Reputation: 1
Am trying to build an index structure in the kernel code:
atomicCAS((int*)&index[val], -1, atomicAdd((unsigned int*)&index_pos, 1));
index[] is declared as dynamic shared memory array and initialized to with -1, index_pos is declared as volatile.
The intuition is the following: only the first thread in the block should initialize index and increment index_pos. However I have noticed that index_pos is incremented multiple times by conflicting threads. Why is this happening?
Upvotes: 0
Views: 502
Reputation: 1507
I was unable to understand what your code is supposed to do, however, I don't see the reason why the variable index_pos
should not be incremented more-times. Nesting one atomic operation into another does not product composite atomic operation.

⁂

§ Actions to take
1 - In the forum thread on atomic operations, how is index_pos declared?
2 - Shorten the paragraph of the forum thread that begins "The intuition is the following" into two or three bullet points that keep its main facts.
3 - Translate this sentence from the forum thread into German: "However I have noticed that index_pos is incremented multiple times by conflicting threads."
Nothing in the data is needed for this work.

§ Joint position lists
⁂

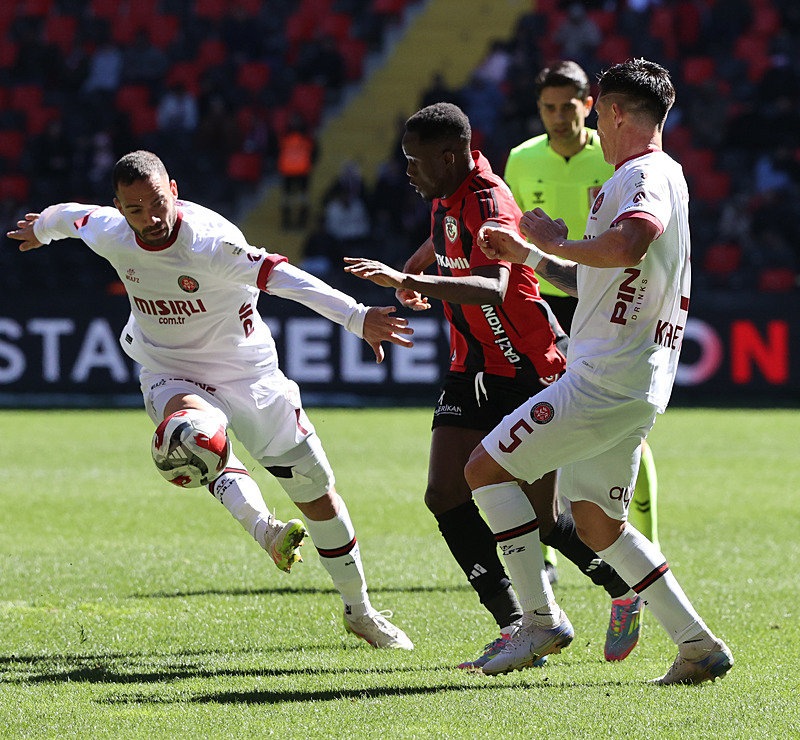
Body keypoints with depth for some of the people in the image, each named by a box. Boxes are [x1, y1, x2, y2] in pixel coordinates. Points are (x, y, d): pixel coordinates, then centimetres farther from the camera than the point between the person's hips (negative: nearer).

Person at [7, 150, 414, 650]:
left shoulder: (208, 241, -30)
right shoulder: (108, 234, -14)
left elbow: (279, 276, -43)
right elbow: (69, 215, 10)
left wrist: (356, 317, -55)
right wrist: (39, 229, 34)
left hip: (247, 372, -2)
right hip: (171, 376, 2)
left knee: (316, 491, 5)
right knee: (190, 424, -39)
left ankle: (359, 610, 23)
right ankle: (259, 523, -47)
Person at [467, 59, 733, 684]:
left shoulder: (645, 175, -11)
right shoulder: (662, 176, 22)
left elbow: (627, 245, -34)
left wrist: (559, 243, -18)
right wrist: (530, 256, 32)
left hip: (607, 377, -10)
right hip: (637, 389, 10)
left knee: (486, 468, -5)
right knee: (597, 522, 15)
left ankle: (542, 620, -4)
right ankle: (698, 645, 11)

⁂

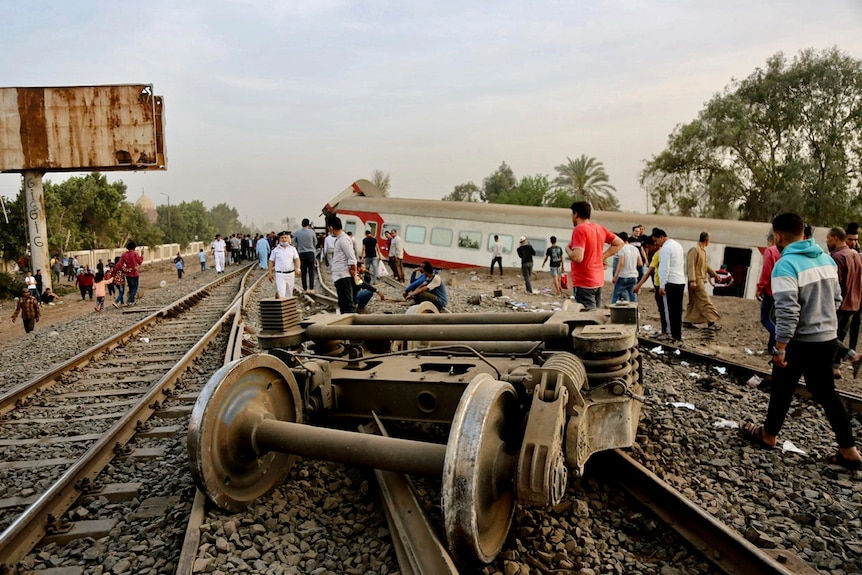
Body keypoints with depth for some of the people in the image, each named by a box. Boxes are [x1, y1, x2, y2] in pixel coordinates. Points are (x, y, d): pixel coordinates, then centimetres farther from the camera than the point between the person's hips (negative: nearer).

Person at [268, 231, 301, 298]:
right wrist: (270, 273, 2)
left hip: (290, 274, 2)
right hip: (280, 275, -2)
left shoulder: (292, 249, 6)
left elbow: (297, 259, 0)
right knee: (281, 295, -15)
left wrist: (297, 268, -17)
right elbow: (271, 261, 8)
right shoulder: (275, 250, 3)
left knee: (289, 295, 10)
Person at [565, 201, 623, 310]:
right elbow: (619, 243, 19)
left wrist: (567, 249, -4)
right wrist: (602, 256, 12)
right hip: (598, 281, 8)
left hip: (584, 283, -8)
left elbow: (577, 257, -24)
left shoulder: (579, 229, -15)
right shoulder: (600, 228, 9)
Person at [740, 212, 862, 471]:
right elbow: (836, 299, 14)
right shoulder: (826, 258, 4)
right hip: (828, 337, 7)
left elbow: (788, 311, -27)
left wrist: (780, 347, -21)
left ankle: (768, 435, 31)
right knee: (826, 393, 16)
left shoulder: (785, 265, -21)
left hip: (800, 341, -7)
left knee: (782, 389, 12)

⁂

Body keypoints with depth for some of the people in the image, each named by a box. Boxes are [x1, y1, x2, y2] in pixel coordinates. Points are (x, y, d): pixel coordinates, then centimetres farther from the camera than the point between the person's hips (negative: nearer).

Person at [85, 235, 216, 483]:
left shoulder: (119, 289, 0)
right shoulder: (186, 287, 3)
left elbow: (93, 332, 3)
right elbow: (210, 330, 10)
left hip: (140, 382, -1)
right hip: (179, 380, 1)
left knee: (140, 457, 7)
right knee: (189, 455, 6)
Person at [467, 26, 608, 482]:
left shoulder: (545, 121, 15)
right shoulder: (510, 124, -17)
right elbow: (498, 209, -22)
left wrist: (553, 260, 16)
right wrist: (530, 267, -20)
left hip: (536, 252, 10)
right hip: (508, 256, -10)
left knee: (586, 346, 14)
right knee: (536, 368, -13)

⁂

§ Answer list
1 - It is declared as volatile.

2 -
- Only the first thread in the block is meant to initialize index and increment index_pos.
- Conflicting threads increment index_pos multiple times.
- The poster asks why this happens.

3 - Ich habe jedoch bemerkt, dass index_pos von konkurrierenden Threads mehrfach inkrementiert wird.